Many Catholics and other Christians, including me, enthusiastically embraced Brendan Gleeson’s grizzled, unflappable priest Fr. James Lavelle in John Michael McDonogh’s 2014 film Calvary. Calvary didn’t quite crack the Top 10 in my best films list of 2014, but it’s a solid runner-up. But Calvary is full of depraved, troubled characters, and in trying to minister to them Fr. Lavelle sometimes gets his hands dirty. Does he cross moral lines? A reader writes:
I heard you on the radio a few weeks ago lauding the movie Calvary. So with great anticipation my wife and I waited until it was released on DVD yesterday to finally watch it. Neither one of us liked the film. We were turned off immediately when Fr James advises a young man frustrated sexually to move to a city where the women may have looser morals, in effect commit a mortal sin. Did you see that scene? If so I wonder how you can be so giddy about a priest whose counsel could send a soul to hell. Please be more careful with what you recommend.
Calvary is a very difficult film with some punishingly harsh content, as I’ve tried to emphasize whenever I’ve recommended it, and I’m not surprised to hear that you didn’t like it.

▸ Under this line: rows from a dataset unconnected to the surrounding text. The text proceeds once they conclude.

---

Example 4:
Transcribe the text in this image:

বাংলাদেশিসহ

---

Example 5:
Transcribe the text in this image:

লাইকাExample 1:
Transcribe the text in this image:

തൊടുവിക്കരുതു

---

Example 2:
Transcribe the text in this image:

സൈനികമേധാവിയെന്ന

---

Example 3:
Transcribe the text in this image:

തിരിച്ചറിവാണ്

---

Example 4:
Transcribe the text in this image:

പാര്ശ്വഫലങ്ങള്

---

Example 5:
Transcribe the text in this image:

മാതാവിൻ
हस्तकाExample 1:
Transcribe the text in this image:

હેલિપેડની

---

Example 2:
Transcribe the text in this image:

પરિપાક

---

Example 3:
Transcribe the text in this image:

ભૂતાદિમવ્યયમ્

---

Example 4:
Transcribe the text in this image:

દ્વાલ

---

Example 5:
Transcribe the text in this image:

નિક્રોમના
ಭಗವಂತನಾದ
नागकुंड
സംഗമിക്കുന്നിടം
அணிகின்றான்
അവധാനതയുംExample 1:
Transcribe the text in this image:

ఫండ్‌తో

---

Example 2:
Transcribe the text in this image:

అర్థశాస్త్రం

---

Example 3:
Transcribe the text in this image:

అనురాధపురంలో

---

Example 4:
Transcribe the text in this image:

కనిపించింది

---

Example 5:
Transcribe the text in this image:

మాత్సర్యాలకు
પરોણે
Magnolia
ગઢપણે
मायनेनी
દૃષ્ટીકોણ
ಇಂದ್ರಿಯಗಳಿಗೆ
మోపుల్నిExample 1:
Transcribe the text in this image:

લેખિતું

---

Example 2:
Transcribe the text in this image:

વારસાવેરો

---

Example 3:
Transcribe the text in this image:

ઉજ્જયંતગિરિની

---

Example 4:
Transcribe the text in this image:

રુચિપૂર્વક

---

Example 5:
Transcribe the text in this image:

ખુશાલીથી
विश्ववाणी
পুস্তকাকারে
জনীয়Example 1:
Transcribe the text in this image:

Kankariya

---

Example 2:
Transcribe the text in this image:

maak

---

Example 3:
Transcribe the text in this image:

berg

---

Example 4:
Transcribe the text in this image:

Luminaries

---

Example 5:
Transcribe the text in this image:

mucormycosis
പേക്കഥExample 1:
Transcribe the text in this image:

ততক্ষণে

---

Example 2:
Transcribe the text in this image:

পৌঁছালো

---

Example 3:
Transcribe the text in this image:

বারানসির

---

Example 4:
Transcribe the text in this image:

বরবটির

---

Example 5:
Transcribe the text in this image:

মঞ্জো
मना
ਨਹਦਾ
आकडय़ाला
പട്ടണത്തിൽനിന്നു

In the scene you describe, Fr. James is speaking to an extremely disturbed young man named Milo who is having murderous thoughts and says he is getting “angry” toward women over his lack of sexual experience. He also says he has basically exhausted the possibilities of pornography, which he uses so heavily that he has worked his way up (or down) to transsexual porn (one of the film’s few revelations of evil leaving even the jaded priest at an actual loss). Fr. James tries to discourage Milo from joining the Army for the thrill of potentially murdering someone, but Milo is unreceptive of this advice, even arguing that the possibility of wanting to murder someone — and specifically being perceived by women as wanting to murder someone — could be a plus, compensating for his shortcomings.
The scene then cuts, and Fr. James and Milo are outside, so it’s implied that Fr. James has continued speaking with him for some time, presumably continuing his efforts to encourage him in a better direction. The term “better” is key here. It is a relative term, and in some cases what is “better” than the likely alternative may still be quite bad. I don’t see Fr. James as actually endorsing or condoning moving to the city and meeting looser women. He just wants to point out what would be a less damaging alternative to the paths Milo is contemplating. Fr. James has apparently concluded that Milo is sufficiently far from any path of actual virtue that the best he can reasonably hope for in the moment is to try to minimize the damage of Milo’s short-range choices.
This is an application of what Catholic moral theology calls the law of gradualism, i.e., the principle that moral conversion can often be a slow process in which people move by stages toward virtue. To invoke the law of gradualism always invites the counter-question: Is this really the law of gradualness, or what Pope John Paul II critically called the “gradualness of the law,” i.e., the false idea that there are “different degrees or forms of precept in God’s law for different individuals and situations”? Had Fr. James mentioned the possibility of moving to the city and meeting women with loose morals in confession and proceeded to give Milo absolution, I would say this was a clear case of bogus “gradualness of the law,” but there’s no sacrament here, or evidence that Milo is practicing in any way.
It is certainly true that Milo could go to hell following the path Fr. James mentions. It is equally true that Milo appears headed toward far deeper circles of hell, and that his choices may have dire consequences not only for himself but for others as well. And, critically, Milo has proven resistant to Fr. James’ attempts to discourage him from this course. If the best Fr. James can reasonably hope for at the moment (and even this might be a long shot) is to possibly deflect Milo to a less-bad but still mortally sinful path, then to try to do so seems to me both defensible and charitable.
I can understand why you found the scene off-putting. I see it as a case in point of what we see of Fr. James throughout much of the film: a very good priest — one of the most winsome ambassadors of faith that I have seen in any movie — trying to minister as best he can in a punishingly difficult pastoral situation.
Sometimes misleadingly described as a dark comedy, Calvary is certainly dark, and there are sporadic bits of absurdist humor. In keeping with its title, though, it really is a passion play, with Father James as an innocent victim to be sacrificed for the sins of the Church.